Here's some stuff that happened in the past
If you were to make a list of ideal Saturday Night Live hosts, Madeline Kahn would occupy a place of distinction at the very top. She possessed the unique and impressive skillset necessary for hosting. She had the glamour and beauty of an old-school silver screen siren and the physical comedy genius of a silent screen comedienne. She was gorgeous yet relatable, intimidatingly talented and beautiful yet oddly relatable and accessible. Audiences loved her. The Not Ready For Prime Time Players loved her. How could they not? She was irresistible, a uniquely gifted and blessed human being.
When Kahn and Gilda Radner share the screen it’s almost too adorable. An early standout sketch casts Kahn as Marlene Dietrich and Radner as Barbara Walters in what is incontestably silly, lisp-based verbal comedy.
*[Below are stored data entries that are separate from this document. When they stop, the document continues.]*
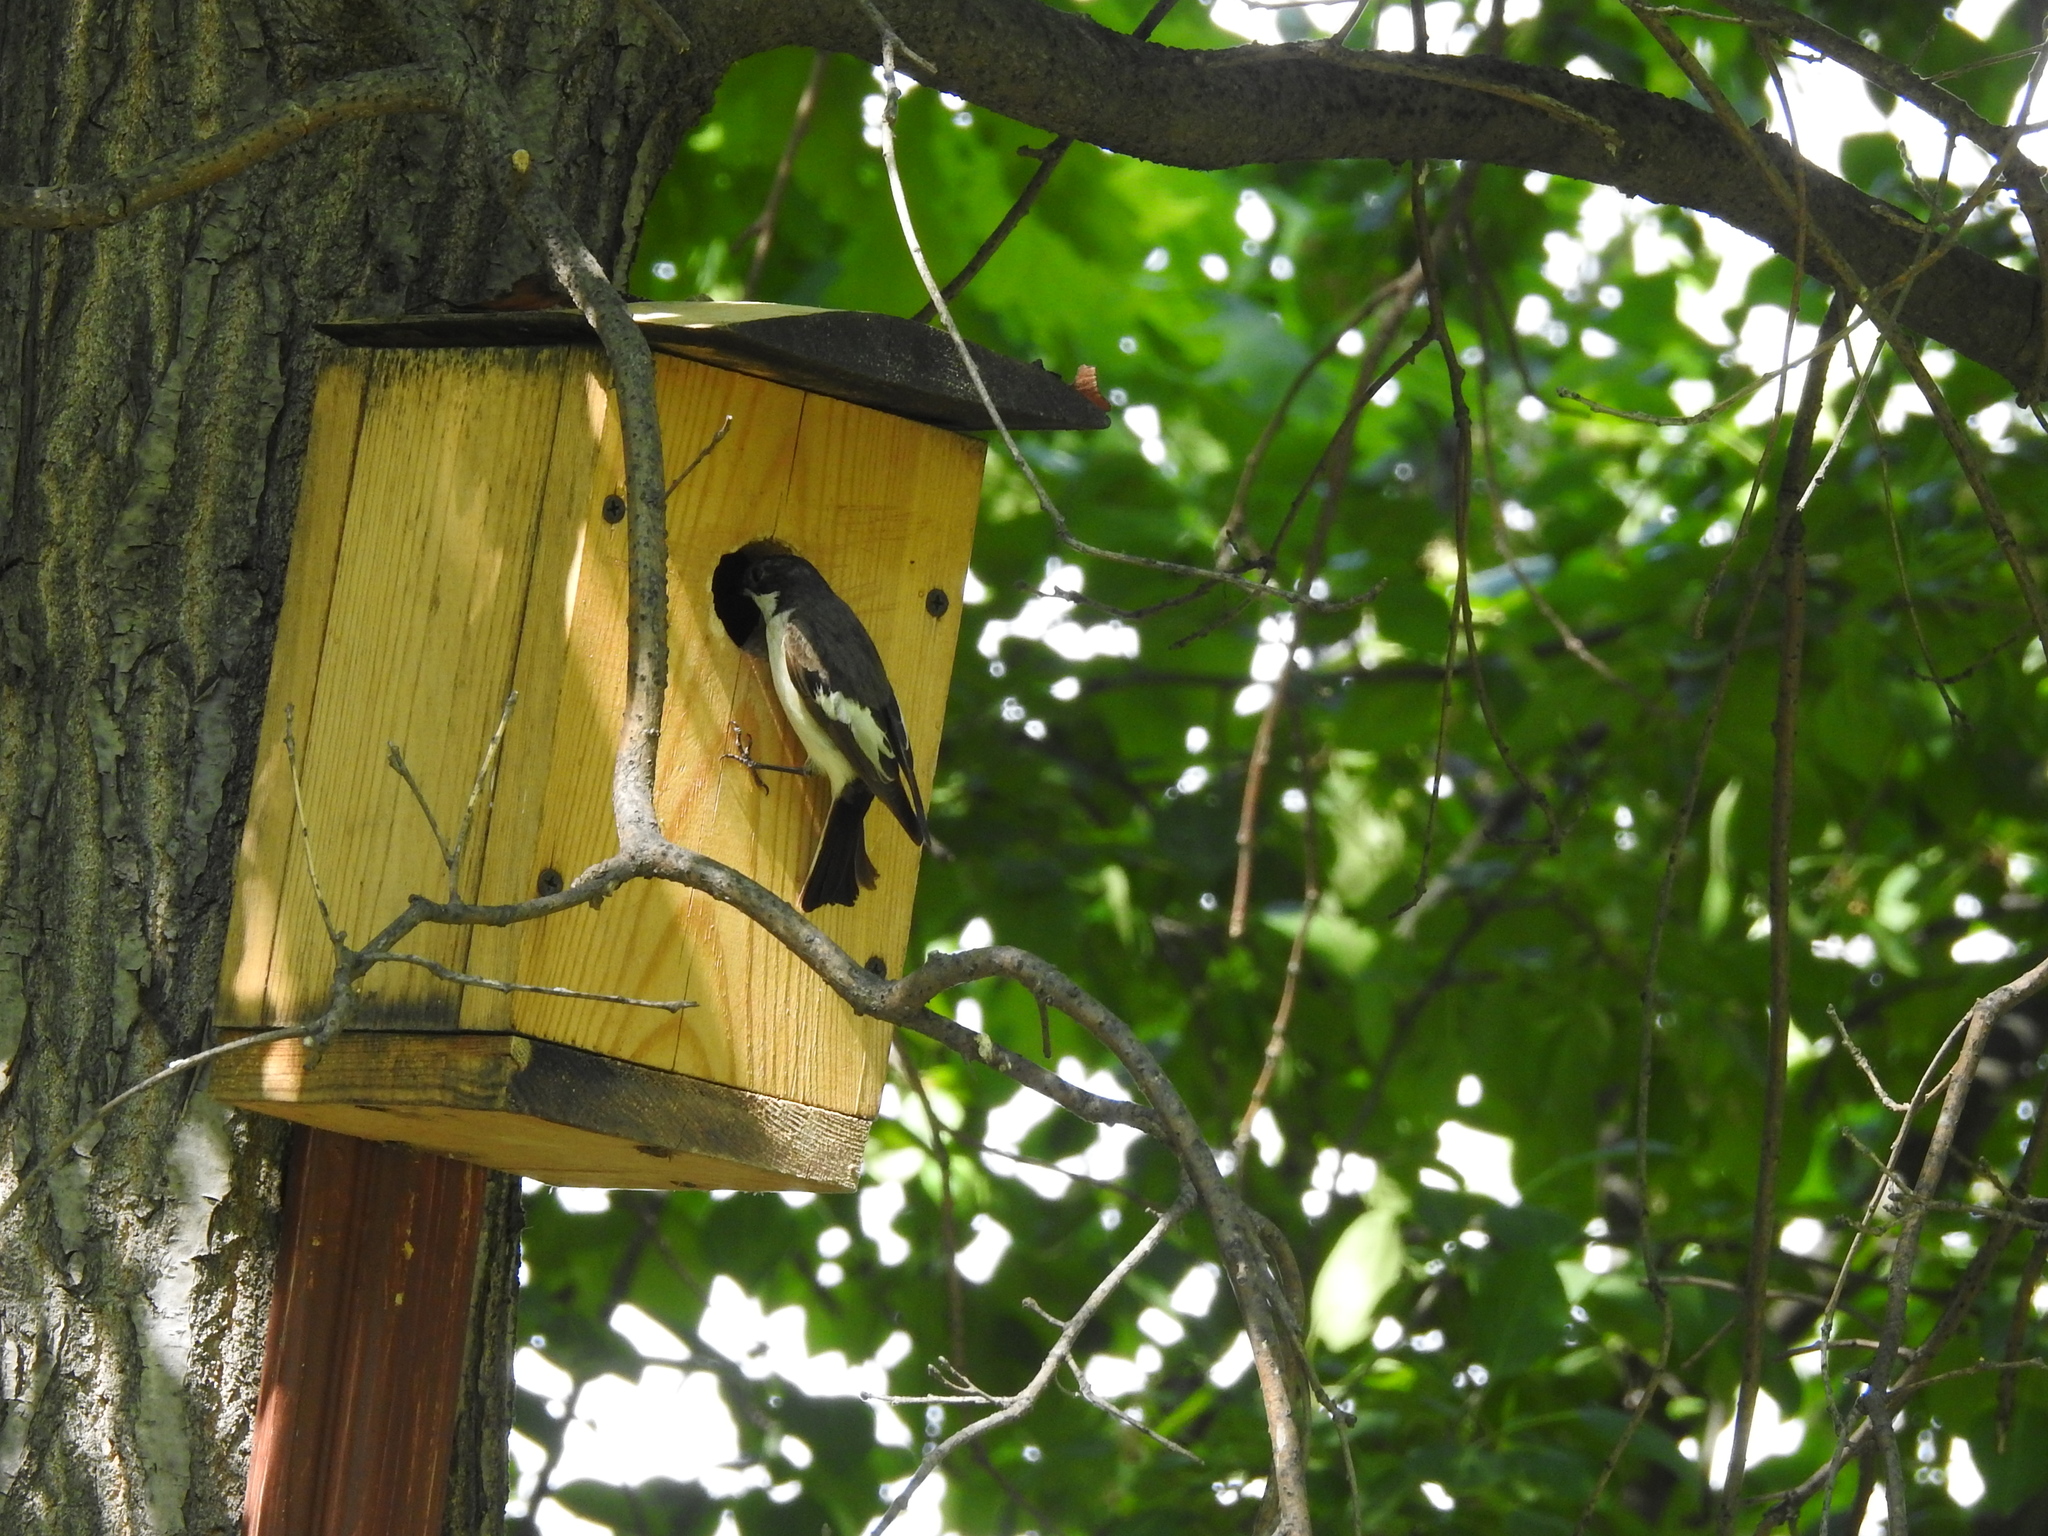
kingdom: Animalia
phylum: Chordata
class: Aves
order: Passeriformes
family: Muscicapidae
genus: Ficedula
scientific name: Ficedula hypoleuca
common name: European pied flycatcher
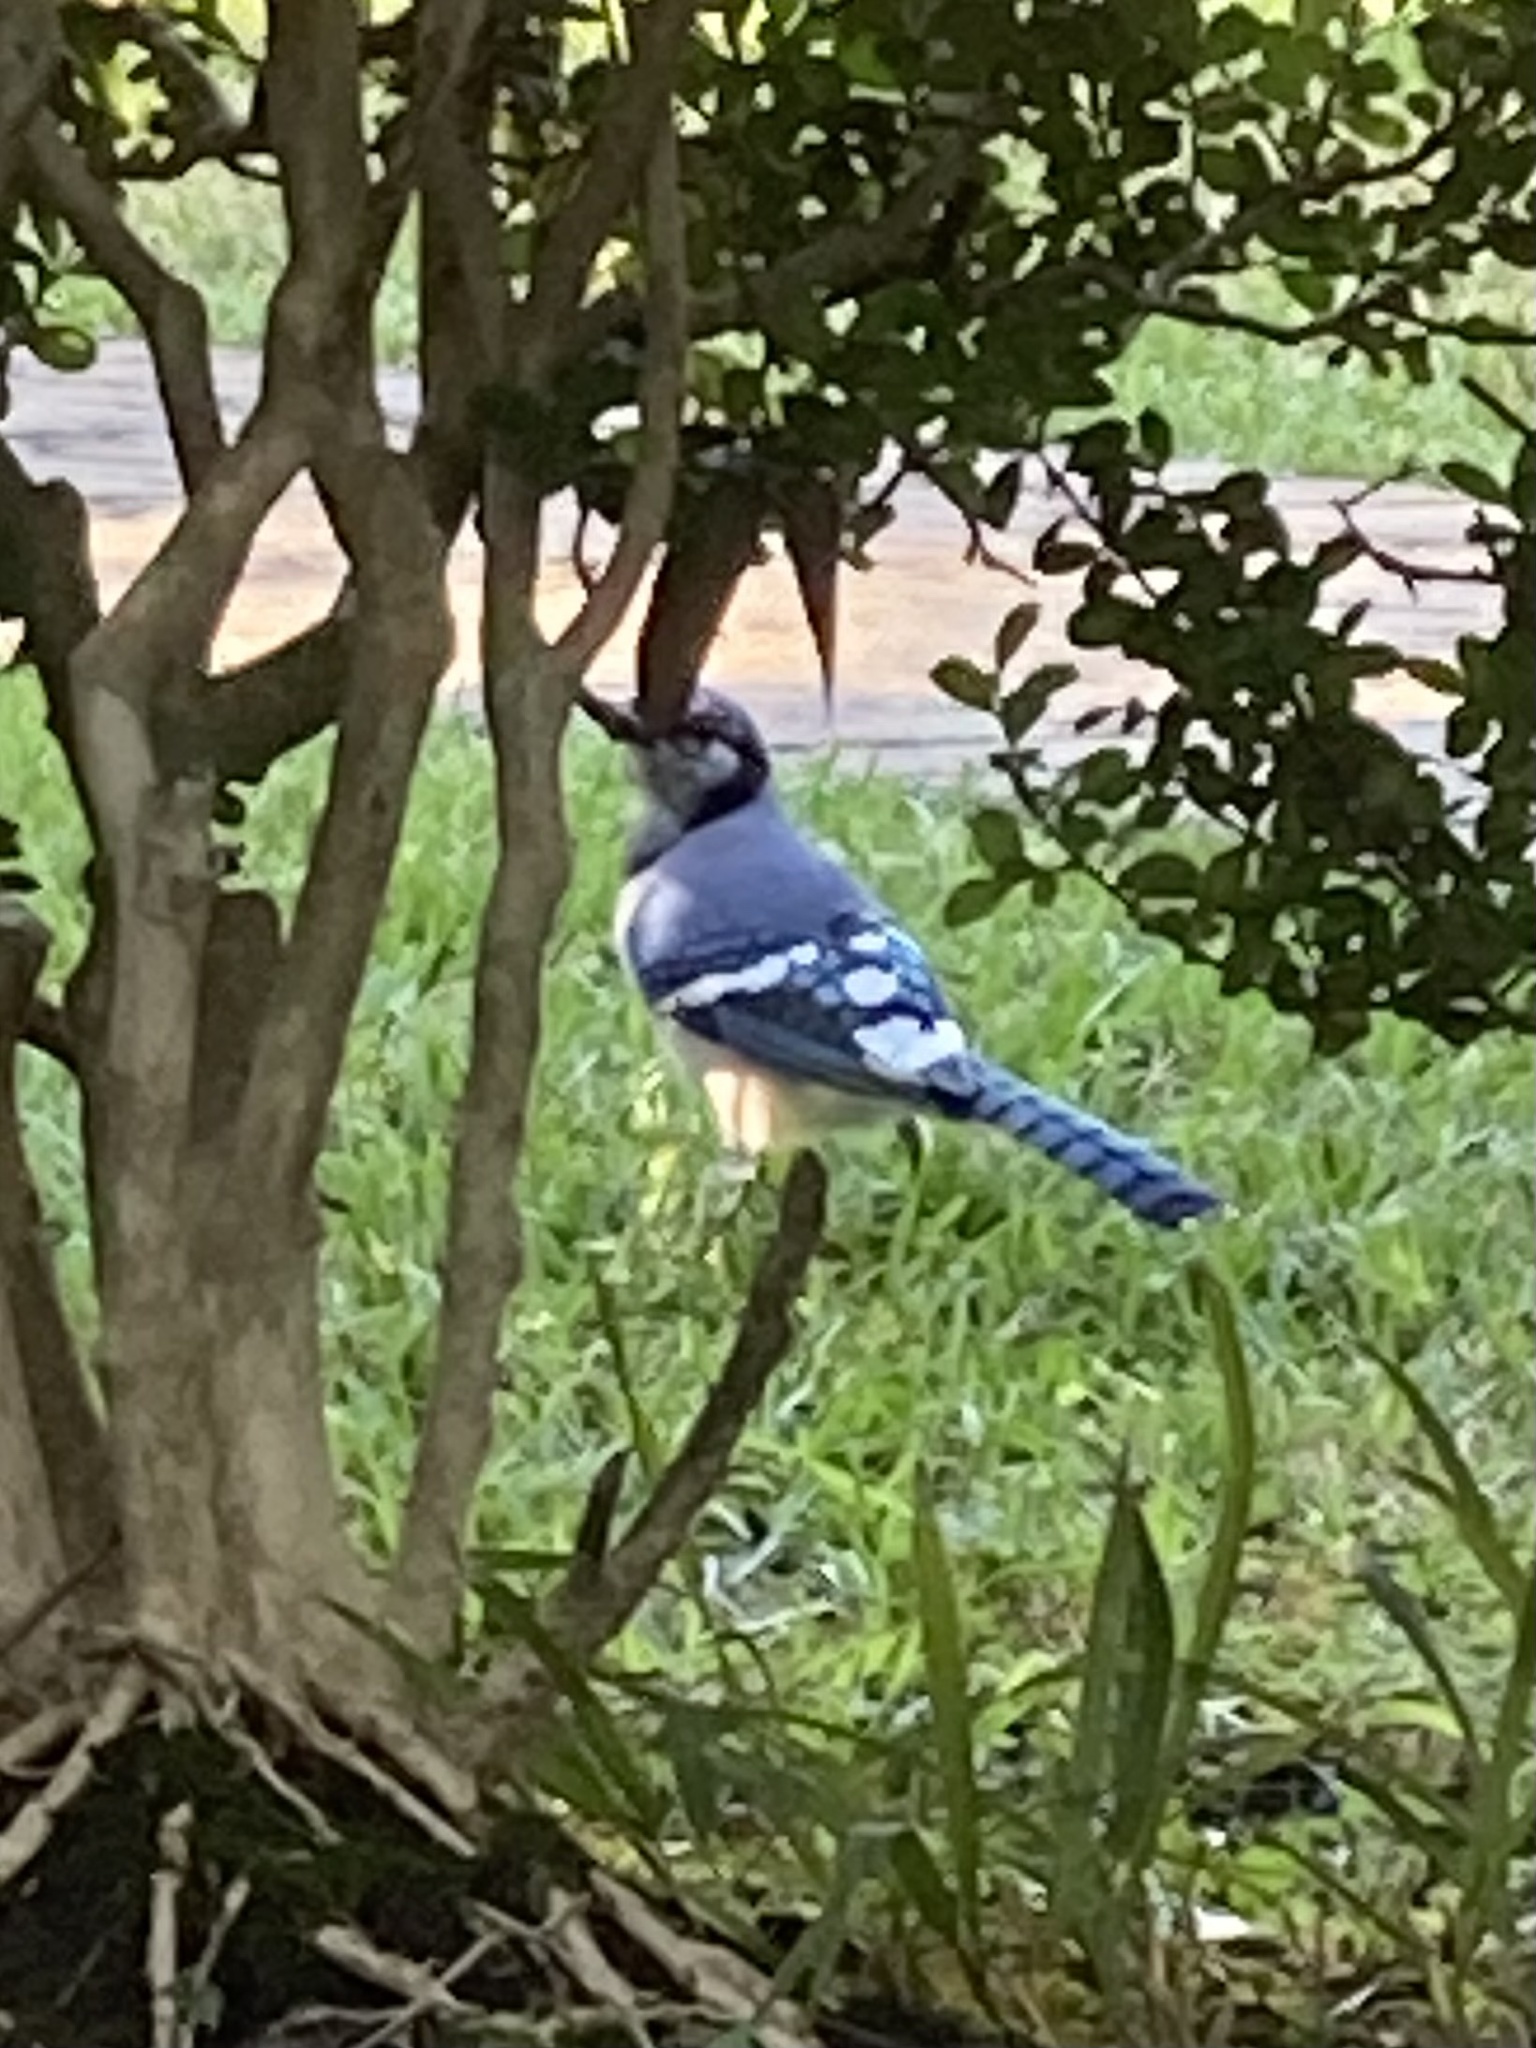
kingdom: Animalia
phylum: Chordata
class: Aves
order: Passeriformes
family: Corvidae
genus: Cyanocitta
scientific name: Cyanocitta cristata
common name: Blue jay
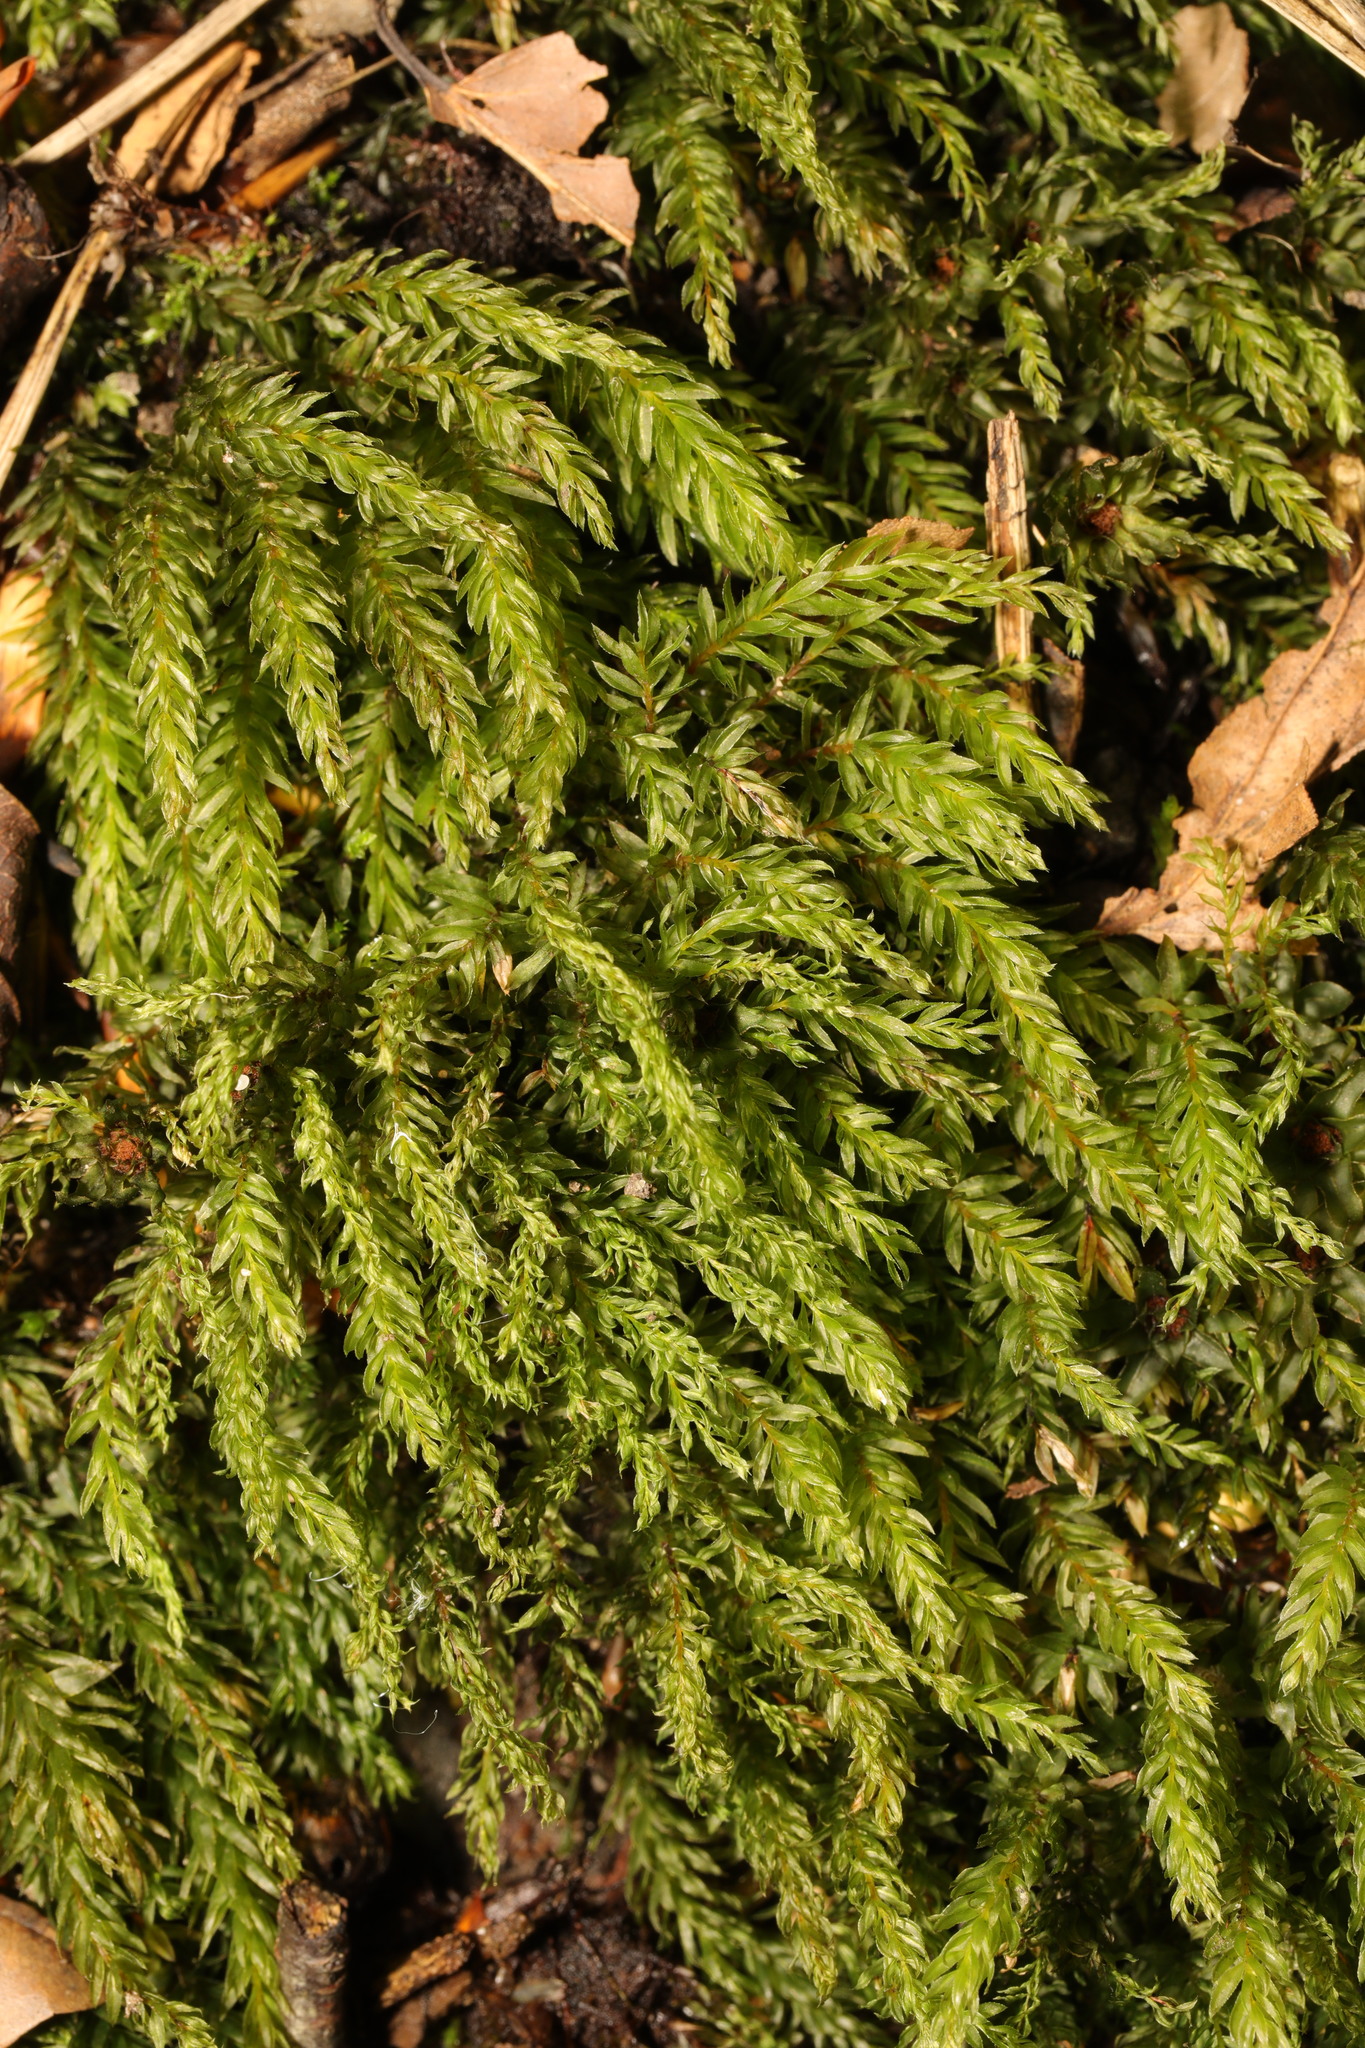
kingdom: Plantae
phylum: Bryophyta
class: Bryopsida
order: Bryales
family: Mniaceae
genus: Mnium
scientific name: Mnium hornum
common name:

Deriving big laughs from the funny way the journalistic legend and international icon of androgyny talk might not represent the highest or most sophisticated form of humor but the sketch is low comedy done by two masters of the form, true virtuosos whose respect for each other is as palpable as it is understandable.
In a bit so cute I literally vomited up rainbows, puppies, and sunshine while watching it—in a good way—Radner and Kahn take turns doing their impressions of, respectively, a parakeet learning its first words and a baby eating ice cream for the first time.
The ambitious, precocious comic geniuses at 30 Rock generally went for long, hard laughs, which is why it resorted to popular favorites like sex, destruction, drug references, double entendres, and general anarchy so often.
But the parakeet/baby routine doesn’t go for hard laughs or even soft laughs but rather “awwws.” It’s a boldly, brazenly gentle segment that leans on the audience’s love for Radner, the most popular female cast member and the most lovable.
According to Doug Hill and Jeff Weingrad’s Saturday Night Live: A Backstage History of Saturday Night Live John Belushi and Dan Aykroyd and later Bill Murray were known as the “bully boys” because they were macho and aggressive and weren’t about to let women get laughs or attention they felt belonged to them.
The bully boys, along with Chevy Chase’s breakout popularity, made things hard for the show’s female writers and cast members. So it was always nice when a host like Kahn stopped by to even things out and give women a fighting chance in the show’s deeply rigged battle of the sexes.
Kahn ensured that the female cast members women had a lot to do during her week as host. She takes center stage in one of the show’s early perennials: the painfully relatable character-based comedy of young girls talking about sex from a place of deep ignorance.
These sketches were a way for the women on staff to get sketches about women and their inner lives onto the air by making them about the discomfort children feel around the very idea of sex.
Like the parakeet/squealing baby bit, this sketch is not going for hard laughs or big laughs but rather knowing, gentle laughs of recognition.
The show aspires to big laughs and gets them in “Last Days”, a classic sketch with Kahn as an inebriated Pat Nixon, Dan Aykroyd as a feral, Jew-hating sociopathic Richard Nixon, and John Belushi as a cooly pragmatic Henry Kissinger.
Aykroyd would go on to play Jimmy Carter as a good man and a smart man but he plays Nixon as an inhuman ghoul, a paranoid, jabbering madman. It’s an impression so good that it almost makes you wish Nixon was still in office at the time so Aykroyd could trot it out more often.
This was the show’s Mother’s Day show and, like the Christmas show, it feels like a gift from the show to its adoring audience.
neat, eh? Man, I LOVE this silly newsletter.
a feral, Jew-hating sociopathic Richard Nixon
Is there any other kind?
My usually think of Dan Hedaya in Dick as favorite on-screen Nixon, with Billy West's deranged impression on Futurama close behind. But me always forget about how well Aykroyd creates absurd cariacture that more honest than more accurate impression would be, which how best impressions work.
"What a wonderful human being"
Indeed.
"Kahn ensured that the female cast members women had a lot to do during her week as host. "
YES. The show wasn't yet set in stone, it could vary wildly in tone from sketch to sketch. And yes, from show to show, based on the influence of the host.
It sounds a lot less like a "team effort" than two [or more] factions battling for who gets to do Their Stuff.